Trackage / pathos

0 stars 0 forks source link

find paths #2

Open mdsumner opened 7 years ago

mdsumner commented 7 years ago

find_paths has a reasonable stab at building paths from a set of segments. It's slow, but a doomed attempt at vectorization was exciting until it became clear that it worked only because the test set was actually ordered ... so, yeah.

C++ would speed up "cycles()", but it's not really all that slow it's just icky. Test on a really big data set.

Finding paths from segments is good for "removing internal boundaries", that simple features doesn't like, and for being able to do segmenty things with 1D topologies.

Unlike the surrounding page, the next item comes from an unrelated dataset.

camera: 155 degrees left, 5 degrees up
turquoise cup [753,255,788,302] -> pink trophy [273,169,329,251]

mdsumner commented 7 years ago

Package datastructures might help

mdsumner commented 7 years ago

Seems to:

## try using hash to insert the result as we go (or an env?)
hash_scan <- function(edges) {
  seen <- rep(FALSE, nrow(edges))
  v <- edges[[1]]
  j <- 0
  cycles <- list()
  while(!all(seen)) {
    f <- hashmap("character", "character")
    f <- insert(f, edges[[1]][!seen], edges[[2]][!seen])

   i <- 0
   l <- list()
   this <- start <- edges[[1]][!seen][1]
   repeat({
    i <- i + 1
    this <- get(f, this)
    l[[i]] <- this
    #print(i)
    if (this == start) break; 
   })
   seen[v %in% unlist(l)] <- TRUE
   j <- j + 1
   cycles[[j]] <- unlist(l)

  }
 bind_rows(lapply(cycles, function(x) tibble(index = x)), .id = "path")

}
mdsumner commented 7 years ago

This should work as pointed out by @mpadge

ggm::fundCycles(igraph::as_adj(igraph::graph_from_data_frame(edges)))

But, as_adj returns a sparse matrix and ggm wants an full matrix, so this would be prohibitive. Perhaps the ggm logic can be applied to the sparse graph?

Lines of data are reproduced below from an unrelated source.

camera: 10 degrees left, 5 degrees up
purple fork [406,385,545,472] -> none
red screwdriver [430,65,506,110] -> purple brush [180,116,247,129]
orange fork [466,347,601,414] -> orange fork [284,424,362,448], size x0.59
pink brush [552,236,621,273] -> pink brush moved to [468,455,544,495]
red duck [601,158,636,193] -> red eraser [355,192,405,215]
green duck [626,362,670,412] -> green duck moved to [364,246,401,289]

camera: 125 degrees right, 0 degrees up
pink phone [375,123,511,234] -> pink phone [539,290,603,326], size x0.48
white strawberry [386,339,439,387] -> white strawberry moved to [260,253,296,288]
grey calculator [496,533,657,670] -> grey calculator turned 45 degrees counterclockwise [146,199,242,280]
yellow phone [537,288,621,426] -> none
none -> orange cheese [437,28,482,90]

mpadge commented 7 years ago

@mdsumner i've actually got a find paths routine buried amongst lots of code here and here - crib away to your heart's content. My use-case is a series of user-specified segments hypothesised to contain a closed path, so I first find the longest path that can connect all segments, then find the shortest path through that sequence. You likely only want the latter, and that's the easy bit, and is mostly just the connect_highways() function.

mdsumner commented 7 years ago

Nice! That's a good idea, I'll explore those. I'm messing around with Atlantis model geometry at the moment, it's a doubly-connected-edge-list, where the faces (segments) and the boxes (the polygons) are both first class entities, and they need to be interpreted with extension into depth independently as "ribbons" and "volumes", primarily for flux across faces (e.g. ocean current transport between boxes) as well as mass box properties (temperature, salinity). The exact same path/segment flip is required since the entities use a single "vertex pool", and this is directly relevant to animal tracking, integration with remote sensing and ocean/atmosphere models. At root it's a discrete vs. continuous distinction, basically requiring identity and structure at "sub-feature" levels. (QGIS calls this "geometry generators").

I hope together we can help identify some of these common patterns and get them appropriately elevated into the basic toolkit.